Leaders from nearly all of Iraq's top political blocs called Saturday for a solution to a crisis pitting the Shiite-led government against Sunnis and Kurds, saying the dispute threatens the country's national interests.

The statement came after three days of meetings that brought together senior Sunni, Kurdish and even Shiite politicians disgruntled with Prime Minister Nouri al-Maliki - who was not represented at the talks in Irbil, the capital of Iraq's northern Kurdish region.

While no one at the mini-summit demanded that al-Maliki step down, the fact that the discussions included key figures from across Iraq's political spectrum underscored the growing impatience with the Shiite prime minister.

Al-Maliki's critics accuse him of consolidating power and sidelining both Sunnis and Kurds, touching off a political impasse that has brought government work to a near standstill and threatens to break up Iraq.

A statement issued after the meeting in Irbil said the leaders "stressed the need for finding ways to dismantle the crisis, the continuation of which puts the supreme national interests in danger." They also discussed "ways to strengthen the democratic process."

The talks were hosted by Massoud Barzani, the president of the Kurdish autonomous region, and included Iraqi President Jalal Talabani, a Kurd, as well as former Prime Minister Ayad Allawi and hard-line cleric Muqtada al-Sadr, both Shiites.
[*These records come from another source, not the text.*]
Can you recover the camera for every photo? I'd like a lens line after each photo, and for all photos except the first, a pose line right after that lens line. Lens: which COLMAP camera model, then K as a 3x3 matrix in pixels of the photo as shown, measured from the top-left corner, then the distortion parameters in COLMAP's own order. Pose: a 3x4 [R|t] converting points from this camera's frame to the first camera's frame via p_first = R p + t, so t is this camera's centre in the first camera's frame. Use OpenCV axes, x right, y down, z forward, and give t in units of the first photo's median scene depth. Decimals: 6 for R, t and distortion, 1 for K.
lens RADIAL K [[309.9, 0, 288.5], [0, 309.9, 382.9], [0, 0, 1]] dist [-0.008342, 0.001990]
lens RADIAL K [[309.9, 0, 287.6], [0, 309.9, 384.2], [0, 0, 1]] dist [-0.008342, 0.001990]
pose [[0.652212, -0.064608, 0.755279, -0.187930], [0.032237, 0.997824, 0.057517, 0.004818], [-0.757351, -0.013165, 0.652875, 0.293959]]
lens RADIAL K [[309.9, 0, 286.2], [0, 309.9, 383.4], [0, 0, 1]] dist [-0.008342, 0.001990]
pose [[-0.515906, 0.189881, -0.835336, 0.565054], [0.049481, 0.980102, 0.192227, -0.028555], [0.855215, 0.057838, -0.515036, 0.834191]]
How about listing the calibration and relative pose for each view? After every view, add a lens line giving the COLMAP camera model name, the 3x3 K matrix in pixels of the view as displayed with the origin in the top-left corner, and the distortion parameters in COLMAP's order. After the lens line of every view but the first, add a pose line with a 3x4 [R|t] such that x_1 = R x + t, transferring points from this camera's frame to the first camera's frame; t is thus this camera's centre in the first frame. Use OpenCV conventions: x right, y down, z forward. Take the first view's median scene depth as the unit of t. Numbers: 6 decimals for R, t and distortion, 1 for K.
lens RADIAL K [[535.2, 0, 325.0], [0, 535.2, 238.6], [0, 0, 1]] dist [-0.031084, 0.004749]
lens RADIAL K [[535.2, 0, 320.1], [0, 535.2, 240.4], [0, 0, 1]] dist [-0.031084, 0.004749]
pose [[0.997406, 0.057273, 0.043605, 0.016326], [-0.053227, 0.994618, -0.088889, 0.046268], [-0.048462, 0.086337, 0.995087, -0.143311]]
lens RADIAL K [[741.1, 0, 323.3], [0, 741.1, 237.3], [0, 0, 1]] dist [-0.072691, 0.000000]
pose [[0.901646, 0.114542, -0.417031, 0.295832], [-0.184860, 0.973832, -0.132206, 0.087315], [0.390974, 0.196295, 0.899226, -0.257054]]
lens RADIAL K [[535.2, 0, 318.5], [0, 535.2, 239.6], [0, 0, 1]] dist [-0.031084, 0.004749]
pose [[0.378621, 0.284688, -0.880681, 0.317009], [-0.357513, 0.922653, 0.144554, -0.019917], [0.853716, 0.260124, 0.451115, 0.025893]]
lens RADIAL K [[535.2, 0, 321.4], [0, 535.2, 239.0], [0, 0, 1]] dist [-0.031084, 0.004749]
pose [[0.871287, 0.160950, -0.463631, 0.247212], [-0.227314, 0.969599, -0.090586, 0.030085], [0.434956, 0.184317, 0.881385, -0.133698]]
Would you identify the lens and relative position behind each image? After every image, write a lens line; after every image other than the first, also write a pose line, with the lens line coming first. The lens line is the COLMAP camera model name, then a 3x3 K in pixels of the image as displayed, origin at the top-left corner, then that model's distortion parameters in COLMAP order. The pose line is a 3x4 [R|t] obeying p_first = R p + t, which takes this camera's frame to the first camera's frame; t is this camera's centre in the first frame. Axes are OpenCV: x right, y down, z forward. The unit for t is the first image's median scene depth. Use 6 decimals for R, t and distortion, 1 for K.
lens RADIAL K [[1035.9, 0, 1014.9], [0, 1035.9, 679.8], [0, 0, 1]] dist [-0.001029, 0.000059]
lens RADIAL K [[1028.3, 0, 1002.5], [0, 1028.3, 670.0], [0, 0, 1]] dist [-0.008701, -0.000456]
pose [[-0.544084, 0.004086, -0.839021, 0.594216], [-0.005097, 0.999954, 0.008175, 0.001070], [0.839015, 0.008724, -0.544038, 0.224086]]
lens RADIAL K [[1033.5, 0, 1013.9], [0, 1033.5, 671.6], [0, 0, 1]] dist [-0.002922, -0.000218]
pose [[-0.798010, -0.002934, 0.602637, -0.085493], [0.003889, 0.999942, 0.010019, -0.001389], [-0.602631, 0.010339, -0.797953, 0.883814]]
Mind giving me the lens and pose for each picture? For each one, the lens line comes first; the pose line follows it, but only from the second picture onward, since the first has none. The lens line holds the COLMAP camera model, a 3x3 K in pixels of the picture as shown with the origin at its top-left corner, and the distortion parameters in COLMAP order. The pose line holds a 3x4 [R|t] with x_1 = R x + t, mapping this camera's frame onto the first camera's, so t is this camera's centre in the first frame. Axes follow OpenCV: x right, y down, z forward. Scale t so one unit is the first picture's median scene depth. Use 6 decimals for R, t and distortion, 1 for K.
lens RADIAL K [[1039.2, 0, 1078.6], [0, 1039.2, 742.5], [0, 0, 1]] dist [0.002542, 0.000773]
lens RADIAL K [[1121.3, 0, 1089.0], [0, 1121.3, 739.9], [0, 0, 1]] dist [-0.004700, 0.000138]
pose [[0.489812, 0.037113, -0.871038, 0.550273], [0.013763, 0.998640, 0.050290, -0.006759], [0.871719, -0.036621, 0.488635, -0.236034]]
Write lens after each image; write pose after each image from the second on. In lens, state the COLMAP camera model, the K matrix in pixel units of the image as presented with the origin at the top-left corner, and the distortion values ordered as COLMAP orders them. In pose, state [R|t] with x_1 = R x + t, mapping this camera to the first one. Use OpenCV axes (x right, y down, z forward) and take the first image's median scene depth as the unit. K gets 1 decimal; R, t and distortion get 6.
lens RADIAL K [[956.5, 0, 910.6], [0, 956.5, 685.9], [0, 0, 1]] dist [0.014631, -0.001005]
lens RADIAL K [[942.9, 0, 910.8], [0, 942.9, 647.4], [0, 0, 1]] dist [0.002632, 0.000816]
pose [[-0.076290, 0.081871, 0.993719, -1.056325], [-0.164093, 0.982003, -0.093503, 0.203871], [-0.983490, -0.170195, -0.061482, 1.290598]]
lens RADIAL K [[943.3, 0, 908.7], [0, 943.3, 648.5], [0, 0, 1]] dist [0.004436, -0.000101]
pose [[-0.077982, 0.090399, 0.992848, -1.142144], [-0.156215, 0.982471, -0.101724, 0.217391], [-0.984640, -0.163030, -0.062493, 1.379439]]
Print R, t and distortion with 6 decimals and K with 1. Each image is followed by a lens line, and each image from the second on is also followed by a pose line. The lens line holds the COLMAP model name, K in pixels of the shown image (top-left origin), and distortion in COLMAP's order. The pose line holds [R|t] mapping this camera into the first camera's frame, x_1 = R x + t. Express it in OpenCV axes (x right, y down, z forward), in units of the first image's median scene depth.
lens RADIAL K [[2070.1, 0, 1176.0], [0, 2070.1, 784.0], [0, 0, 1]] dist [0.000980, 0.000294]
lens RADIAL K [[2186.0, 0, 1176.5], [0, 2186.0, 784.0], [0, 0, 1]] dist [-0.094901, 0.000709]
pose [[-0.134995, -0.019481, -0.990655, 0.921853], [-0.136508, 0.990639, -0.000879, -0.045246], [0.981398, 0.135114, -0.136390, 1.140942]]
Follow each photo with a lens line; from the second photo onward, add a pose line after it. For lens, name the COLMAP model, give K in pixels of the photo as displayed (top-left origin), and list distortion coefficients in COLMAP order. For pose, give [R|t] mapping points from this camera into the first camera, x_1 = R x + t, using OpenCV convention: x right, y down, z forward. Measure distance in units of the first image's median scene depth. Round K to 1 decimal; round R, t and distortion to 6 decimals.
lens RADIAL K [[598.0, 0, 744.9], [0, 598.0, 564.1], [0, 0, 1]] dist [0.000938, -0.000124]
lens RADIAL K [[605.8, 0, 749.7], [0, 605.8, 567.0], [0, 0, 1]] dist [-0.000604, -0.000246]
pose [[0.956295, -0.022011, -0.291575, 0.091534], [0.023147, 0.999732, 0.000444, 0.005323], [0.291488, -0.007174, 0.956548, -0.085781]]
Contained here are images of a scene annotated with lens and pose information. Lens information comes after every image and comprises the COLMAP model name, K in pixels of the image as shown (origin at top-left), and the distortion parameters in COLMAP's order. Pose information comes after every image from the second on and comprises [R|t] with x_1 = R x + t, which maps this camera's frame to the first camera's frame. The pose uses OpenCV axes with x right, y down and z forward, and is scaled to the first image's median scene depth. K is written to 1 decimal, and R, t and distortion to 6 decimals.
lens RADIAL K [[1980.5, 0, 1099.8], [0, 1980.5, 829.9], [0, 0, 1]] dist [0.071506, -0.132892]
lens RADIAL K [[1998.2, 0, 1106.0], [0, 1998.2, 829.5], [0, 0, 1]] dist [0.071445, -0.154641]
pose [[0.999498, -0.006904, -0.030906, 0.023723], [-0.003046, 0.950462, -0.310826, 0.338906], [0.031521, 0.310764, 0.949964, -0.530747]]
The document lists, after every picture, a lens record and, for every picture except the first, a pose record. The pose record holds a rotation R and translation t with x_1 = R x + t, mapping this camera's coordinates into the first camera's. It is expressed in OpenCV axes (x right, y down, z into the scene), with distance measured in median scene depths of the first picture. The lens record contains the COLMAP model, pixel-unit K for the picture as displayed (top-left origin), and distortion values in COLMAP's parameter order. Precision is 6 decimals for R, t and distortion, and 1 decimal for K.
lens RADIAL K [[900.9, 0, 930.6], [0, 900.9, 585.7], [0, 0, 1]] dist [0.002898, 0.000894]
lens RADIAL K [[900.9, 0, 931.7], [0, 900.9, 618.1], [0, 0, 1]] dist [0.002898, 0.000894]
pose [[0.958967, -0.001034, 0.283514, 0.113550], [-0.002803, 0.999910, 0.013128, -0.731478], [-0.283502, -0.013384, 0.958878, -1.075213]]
Parliament Speaker Osama al-Nujaifi, a Sunni, also took part.

The broad front represented at the meeting ratcheted up the pressure on al-Maliki to engage his political foes and cede to some of their demands.

The months-long political impasse began when the government issued terrorism charges against the nation's highest-ranking Sunni, Vice President Tariq al-Hashemi, as the last U.S. troops left Iraq in December.